Plasma and myocardial tissue concentrations of metoprolol wre studied in ischemic and nonischemic areas of 22 pigs after 90 (n = 19) and 16 (n = 3) min of left anterior descending coronary artery occlusion. Group A (n = 6) received simultaneous intravenous metoprolol (0.2 mg/kg body weight) and tritium-labeled (³H)-metoprolol (0.2 mg/kg) retrogradely into the coronary vein. In group B (n = 5), metoprolol and ³H-metoprolol were administered in the same way, but at half the volume to study the influence of derived coronary venous pressure on the myocardial concentration of drug. In group C (n = 3), metoprolol was given retrogradely and saline solution was infused into the left anterior descending artery before induced death to wash out metoprolol from the coronary veins. To rule out a possible influence of the development of myocardial necrosis on drug distribution, metoprolol was retroinfused after 1 min of arterial occlusion in three pigs (group D). In group E (n = 5), metoprolol (0.2 mg/kg) was infused anterogradely into the left anterior descending artery.
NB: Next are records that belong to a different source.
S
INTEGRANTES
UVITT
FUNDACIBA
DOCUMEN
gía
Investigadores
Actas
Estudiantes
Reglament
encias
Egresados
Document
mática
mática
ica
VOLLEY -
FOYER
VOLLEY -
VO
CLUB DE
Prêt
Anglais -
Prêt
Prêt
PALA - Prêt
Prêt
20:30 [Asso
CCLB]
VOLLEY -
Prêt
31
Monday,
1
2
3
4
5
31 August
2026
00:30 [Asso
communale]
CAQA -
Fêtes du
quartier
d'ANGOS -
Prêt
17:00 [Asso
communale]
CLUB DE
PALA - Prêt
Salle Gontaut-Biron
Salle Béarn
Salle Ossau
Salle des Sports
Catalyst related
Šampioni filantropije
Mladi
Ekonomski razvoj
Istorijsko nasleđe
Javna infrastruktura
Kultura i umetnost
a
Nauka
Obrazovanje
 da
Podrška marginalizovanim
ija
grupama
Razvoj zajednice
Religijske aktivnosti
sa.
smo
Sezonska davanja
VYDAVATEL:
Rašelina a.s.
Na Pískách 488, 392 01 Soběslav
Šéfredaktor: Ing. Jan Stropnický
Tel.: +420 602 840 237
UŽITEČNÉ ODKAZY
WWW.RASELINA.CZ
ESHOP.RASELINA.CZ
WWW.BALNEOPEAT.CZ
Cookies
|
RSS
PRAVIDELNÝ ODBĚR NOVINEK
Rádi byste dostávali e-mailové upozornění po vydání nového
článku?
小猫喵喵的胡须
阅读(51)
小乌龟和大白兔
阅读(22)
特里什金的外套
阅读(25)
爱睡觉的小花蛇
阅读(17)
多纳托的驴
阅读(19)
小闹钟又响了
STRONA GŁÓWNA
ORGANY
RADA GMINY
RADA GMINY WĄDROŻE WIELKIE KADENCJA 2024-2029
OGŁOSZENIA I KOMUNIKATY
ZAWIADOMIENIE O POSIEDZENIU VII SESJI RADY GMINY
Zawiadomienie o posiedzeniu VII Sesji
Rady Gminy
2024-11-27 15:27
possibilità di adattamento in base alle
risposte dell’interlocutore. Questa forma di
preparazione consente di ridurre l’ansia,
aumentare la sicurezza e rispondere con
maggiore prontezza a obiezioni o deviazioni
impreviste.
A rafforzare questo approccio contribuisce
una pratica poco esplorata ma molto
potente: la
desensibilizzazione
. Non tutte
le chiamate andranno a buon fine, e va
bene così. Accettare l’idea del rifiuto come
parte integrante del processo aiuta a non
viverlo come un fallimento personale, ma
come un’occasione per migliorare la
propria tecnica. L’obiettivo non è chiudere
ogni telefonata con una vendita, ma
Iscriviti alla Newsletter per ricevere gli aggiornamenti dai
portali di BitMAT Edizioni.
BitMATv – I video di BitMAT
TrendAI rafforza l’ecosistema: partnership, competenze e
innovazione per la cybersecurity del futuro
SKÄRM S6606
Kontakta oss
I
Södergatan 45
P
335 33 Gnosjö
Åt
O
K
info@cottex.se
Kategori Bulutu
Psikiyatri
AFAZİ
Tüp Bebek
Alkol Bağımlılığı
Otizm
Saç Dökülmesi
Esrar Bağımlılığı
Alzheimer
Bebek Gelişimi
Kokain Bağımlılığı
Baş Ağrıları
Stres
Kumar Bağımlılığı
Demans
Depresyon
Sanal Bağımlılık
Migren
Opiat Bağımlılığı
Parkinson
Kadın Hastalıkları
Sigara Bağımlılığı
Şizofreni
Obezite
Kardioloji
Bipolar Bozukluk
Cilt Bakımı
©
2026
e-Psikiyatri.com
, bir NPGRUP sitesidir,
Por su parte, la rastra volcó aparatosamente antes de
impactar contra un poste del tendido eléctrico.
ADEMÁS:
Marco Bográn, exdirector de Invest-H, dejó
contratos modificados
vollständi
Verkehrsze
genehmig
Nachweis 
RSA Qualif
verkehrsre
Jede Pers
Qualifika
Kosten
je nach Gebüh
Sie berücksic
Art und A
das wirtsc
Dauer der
Peak plasma concentration was significantly higher after intravenous infusion of metoprolol (1,188 ± 503 nmol/liter) than after coronary venous infusion (417 ± 155 nmol/liter; p < 0.001). In groups A and B, the nonischemic myocardial concentration of metoprolol was 250 to 300 pmol/g, whether the drug was infused intravenously or into the coronary vein. Coronary venous retroinfusion, however, resulted in a substantial accumulation of metoprolol in the ischemic myocardium. In group A pigs, subendocardial myocardial concentration was 16,800 ± 7,774, midmyocardial 39,590 ± 18,043 and subepicardial 57,143 ± 29.030 pmol/g (mean ± SE). The ischemic myocardial concentration in pigs from group B was somewhat less pronounced, probably secondary to a lower coronary venous pressure (15 ± 3 mm Hg with the lower volume of infusion (6.1 ± 0.3 ml) in group B compared with 32 ± 5 mm Hg with a 14 ± 1 ml infusion in group A. Coronary artery anterograde administration resulted in myocardial ischemic and nonischemic zone drug concentrations similar to those observed after retroinfusion into the coronary vein. With both modes of administration, there was a transmyocardial gradient from a somewhat lower drug concentration in the subendocardium, toward an increasing level in the midmyocardium, to the highest concentration in the subepicardial zone of the ischemic myocardium.

Coronary venous retroinfusion resulted in pronounced drug accumulation in the ischemic myocardium. The derived coronary venous pressure during infusion influenced the concentration of drug. The ischemic myocardial levels and distribution pattern were similar to those seen with coronary artery anterograde infusion. The high tissue levels of drug were not affected by saline solution flush. These findings suggest that coronary venous retroinfusion may deliver drugs to a microvascular level of ischemic myocardium, with a distribution similar to that achieved after direct arterial infusion.